Source information »
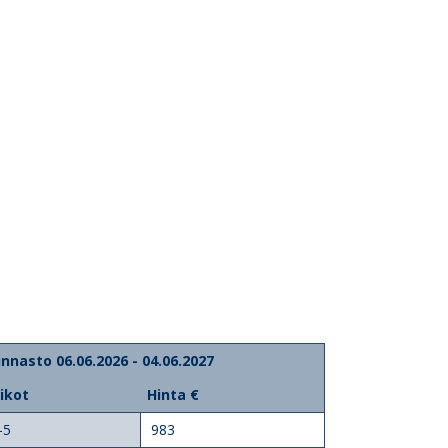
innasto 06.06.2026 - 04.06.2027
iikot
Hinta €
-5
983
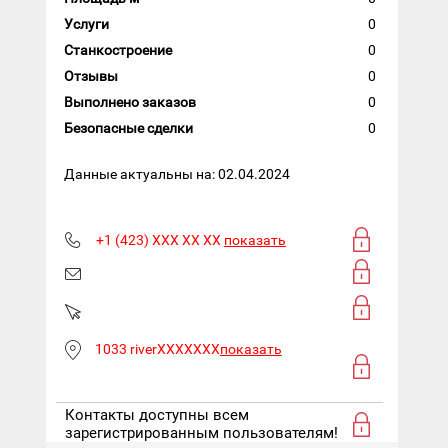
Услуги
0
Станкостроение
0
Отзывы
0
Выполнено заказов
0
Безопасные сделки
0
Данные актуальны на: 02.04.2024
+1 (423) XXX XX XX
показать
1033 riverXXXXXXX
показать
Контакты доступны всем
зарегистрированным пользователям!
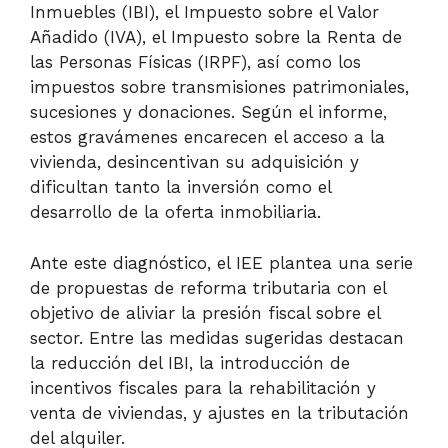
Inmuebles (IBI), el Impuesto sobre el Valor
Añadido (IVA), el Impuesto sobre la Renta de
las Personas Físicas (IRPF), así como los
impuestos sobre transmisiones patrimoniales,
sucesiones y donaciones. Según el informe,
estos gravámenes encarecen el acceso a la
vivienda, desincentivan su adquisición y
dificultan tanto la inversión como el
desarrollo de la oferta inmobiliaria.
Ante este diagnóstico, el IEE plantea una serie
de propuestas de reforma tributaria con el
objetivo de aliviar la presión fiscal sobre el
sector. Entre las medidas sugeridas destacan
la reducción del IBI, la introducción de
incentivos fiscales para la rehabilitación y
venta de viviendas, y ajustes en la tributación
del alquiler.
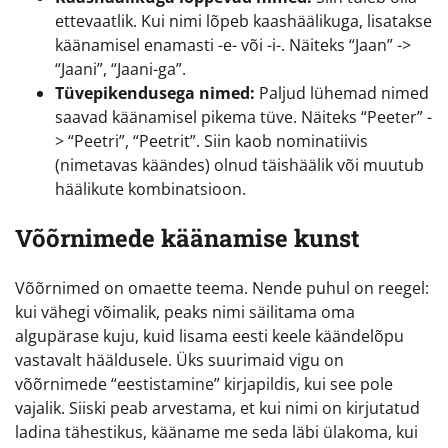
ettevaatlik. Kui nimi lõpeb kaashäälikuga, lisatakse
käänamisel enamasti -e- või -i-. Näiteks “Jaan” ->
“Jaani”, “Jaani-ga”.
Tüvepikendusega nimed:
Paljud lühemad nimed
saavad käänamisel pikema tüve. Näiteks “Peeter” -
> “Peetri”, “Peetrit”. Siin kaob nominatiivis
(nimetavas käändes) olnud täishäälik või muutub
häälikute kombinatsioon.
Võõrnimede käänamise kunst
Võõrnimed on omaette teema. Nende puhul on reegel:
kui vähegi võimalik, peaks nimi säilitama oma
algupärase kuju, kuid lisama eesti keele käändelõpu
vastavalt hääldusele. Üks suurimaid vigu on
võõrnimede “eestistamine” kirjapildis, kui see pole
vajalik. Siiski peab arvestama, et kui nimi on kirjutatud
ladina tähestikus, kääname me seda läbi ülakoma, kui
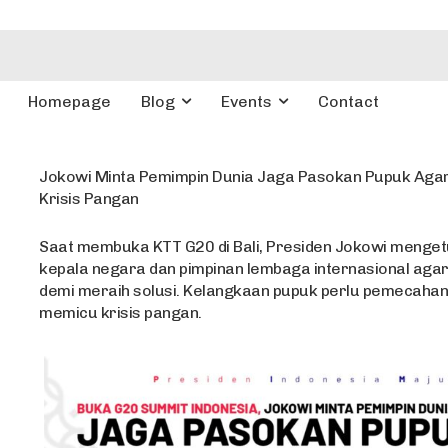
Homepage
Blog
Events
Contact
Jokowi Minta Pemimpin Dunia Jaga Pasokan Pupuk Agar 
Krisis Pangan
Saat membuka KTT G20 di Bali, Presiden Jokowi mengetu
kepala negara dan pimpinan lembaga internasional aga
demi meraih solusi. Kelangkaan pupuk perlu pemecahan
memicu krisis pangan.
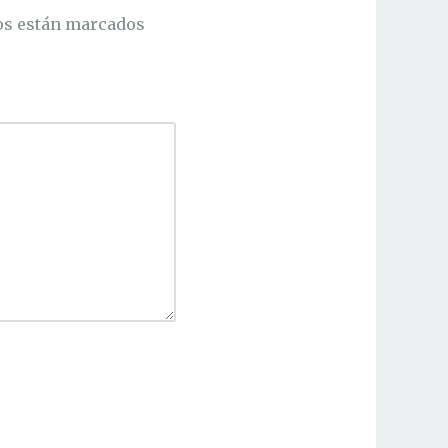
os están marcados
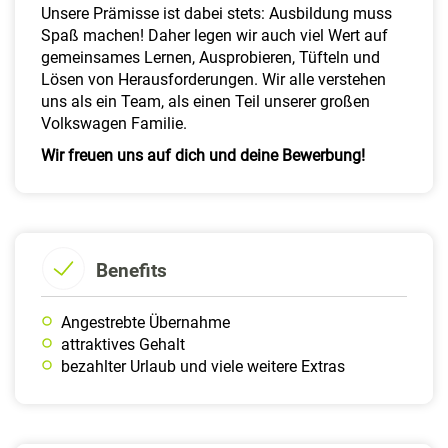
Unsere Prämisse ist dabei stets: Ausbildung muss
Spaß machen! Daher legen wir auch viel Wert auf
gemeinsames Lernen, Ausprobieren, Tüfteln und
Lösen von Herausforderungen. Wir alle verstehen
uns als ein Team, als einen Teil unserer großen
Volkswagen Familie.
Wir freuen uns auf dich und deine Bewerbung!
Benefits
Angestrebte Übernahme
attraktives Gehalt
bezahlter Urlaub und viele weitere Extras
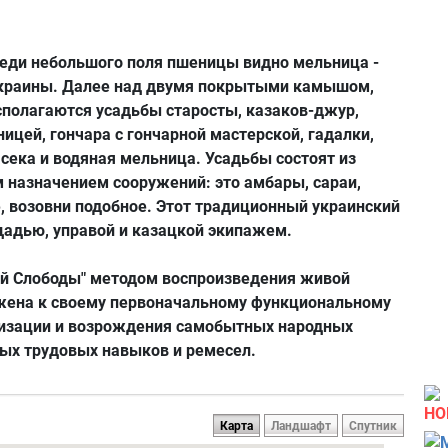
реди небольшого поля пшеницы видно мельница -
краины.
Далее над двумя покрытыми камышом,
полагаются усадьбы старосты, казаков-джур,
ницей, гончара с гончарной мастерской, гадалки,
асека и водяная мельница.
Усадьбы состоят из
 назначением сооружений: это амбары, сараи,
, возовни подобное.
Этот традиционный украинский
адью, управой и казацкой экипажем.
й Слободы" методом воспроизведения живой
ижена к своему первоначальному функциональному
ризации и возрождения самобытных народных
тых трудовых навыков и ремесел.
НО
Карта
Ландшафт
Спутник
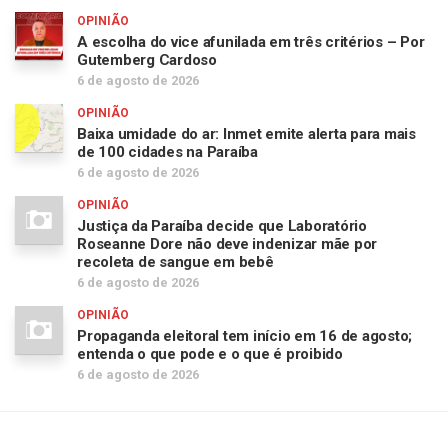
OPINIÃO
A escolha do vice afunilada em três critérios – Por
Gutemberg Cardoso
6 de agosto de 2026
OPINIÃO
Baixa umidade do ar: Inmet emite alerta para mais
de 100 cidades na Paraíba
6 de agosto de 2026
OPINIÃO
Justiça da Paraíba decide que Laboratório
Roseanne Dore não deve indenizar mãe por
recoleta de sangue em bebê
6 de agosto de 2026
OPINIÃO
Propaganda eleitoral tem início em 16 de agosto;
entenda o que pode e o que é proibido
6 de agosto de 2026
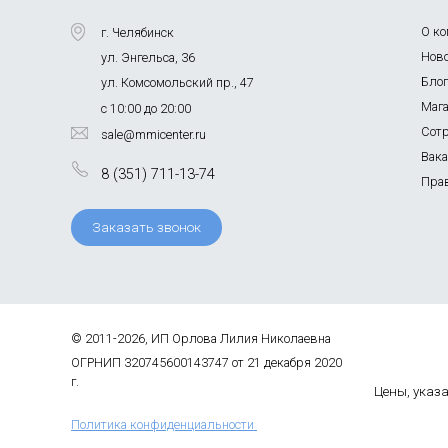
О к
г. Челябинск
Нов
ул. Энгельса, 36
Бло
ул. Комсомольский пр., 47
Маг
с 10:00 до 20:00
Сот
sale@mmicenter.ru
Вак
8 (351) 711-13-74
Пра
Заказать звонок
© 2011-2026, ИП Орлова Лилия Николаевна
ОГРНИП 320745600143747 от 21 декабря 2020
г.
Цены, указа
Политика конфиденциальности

What you should do » Rewrite the text of the rows above with every "OPINIÃO" switched to "COLUNA" and everything else unchanged. Leave the pictures out.

Reply »
innasto 06.06.2026 - 04.06.2027
iikot
Hinta €
-5
983
Услуги
0
Станкостроение
0
Отзывы
0
Выполнено заказов
0
Безопасные сделки
0
Данные актуальны на: 02.04.2024
+1 (423) XXX XX XX
показать
1033 riverXXXXXXX
показать
Контакты доступны всем
зарегистрированным пользователям!
Inmuebles (IBI), el Impuesto sobre el Valor
Añadido (IVA), el Impuesto sobre la Renta de
las Personas Físicas (IRPF), así como los
impuestos sobre transmisiones patrimoniales,
sucesiones y donaciones. Según el informe,
estos gravámenes encarecen el acceso a la
vivienda, desincentivan su adquisición y
dificultan tanto la inversión como el
desarrollo de la oferta inmobiliaria.
Ante este diagnóstico, el IEE plantea una serie
de propuestas de reforma tributaria con el
objetivo de aliviar la presión fiscal sobre el
sector. Entre las medidas sugeridas destacan
la reducción del IBI, la introducción de
incentivos fiscales para la rehabilitación y
venta de viviendas, y ajustes en la tributación
del alquiler.
ettevaatlik. Kui nimi lõpeb kaashäälikuga, lisatakse
käänamisel enamasti -e- või -i-. Näiteks “Jaan” ->
“Jaani”, “Jaani-ga”.
Tüvepikendusega nimed:
Paljud lühemad nimed
saavad käänamisel pikema tüve. Näiteks “Peeter” -
> “Peetri”, “Peetrit”. Siin kaob nominatiivis
(nimetavas käändes) olnud täishäälik või muutub
häälikute kombinatsioon.
Võõrnimede käänamise kunst
Võõrnimed on omaette teema. Nende puhul on reegel:
kui vähegi võimalik, peaks nimi säilitama oma
algupärase kuju, kuid lisama eesti keele käändelõpu
vastavalt hääldusele. Üks suurimaid vigu on
võõrnimede “eestistamine” kirjapildis, kui see pole
vajalik. Siiski peab arvestama, et kui nimi on kirjutatud
ladina tähestikus, kääname me seda läbi ülakoma, kui
Homepage
Blog
Events
Contact
Jokowi Minta Pemimpin Dunia Jaga Pasokan Pupuk Agar 
Krisis Pangan
Saat membuka KTT G20 di Bali, Presiden Jokowi mengetu
kepala negara dan pimpinan lembaga internasional aga
demi meraih solusi. Kelangkaan pupuk perlu pemecahan
memicu krisis pangan.
os están marcados
Unsere Prämisse ist dabei stets: Ausbildung muss
Spaß machen! Daher legen wir auch viel Wert auf
gemeinsames Lernen, Ausprobieren, Tüfteln und
Lösen von Herausforderungen. Wir alle verstehen
uns als ein Team, als einen Teil unserer großen
Volkswagen Familie.
Wir freuen uns auf dich und deine Bewerbung!
Benefits
Angestrebte Übernahme
attraktives Gehalt
bezahlter Urlaub und viele weitere Extras
реди небольшого поля пшеницы видно мельница -
краины.
Далее над двумя покрытыми камышом,
полагаются усадьбы старосты, казаков-джур,
ницей, гончара с гончарной мастерской, гадалки,
асека и водяная мельница.
Усадьбы состоят из
 назначением сооружений: это амбары, сараи,
, возовни подобное.
Этот традиционный украинский
адью, управой и казацкой экипажем.
й Слободы" методом воспроизведения живой
ижена к своему первоначальному функциональному
ризации и возрождения самобытных народных
тых трудовых навыков и ремесел.
НО
Карта
Ландшафт
Спутник
COLUNA
A escolha do vice afunilada em três critérios – Por
Gutemberg Cardoso
6 de agosto de 2026
COLUNA
Baixa umidade do ar: Inmet emite alerta para mais
de 100 cidades na Paraíba
6 de agosto de 2026
COLUNA
Justiça da Paraíba decide que Laboratório
Roseanne Dore não deve indenizar mãe por
recoleta de sangue em bebê
6 de agosto de 2026
COLUNA
Propaganda eleitoral tem início em 16 de agosto;
entenda o que pode e o que é proibido
6 de agosto de 2026
О к
г. Челябинск
Нов
ул. Энгельса, 36
Бло
ул. Комсомольский пр., 47
Маг
с 10:00 до 20:00
Сот
sale@mmicenter.ru
Вак
8 (351) 711-13-74
Пра
Заказать звонок
© 2011-2026, ИП Орлова Лилия Николаевна
ОГРНИП 320745600143747 от 21 декабря 2020
г.
Цены, указа
Политика конфиденциальности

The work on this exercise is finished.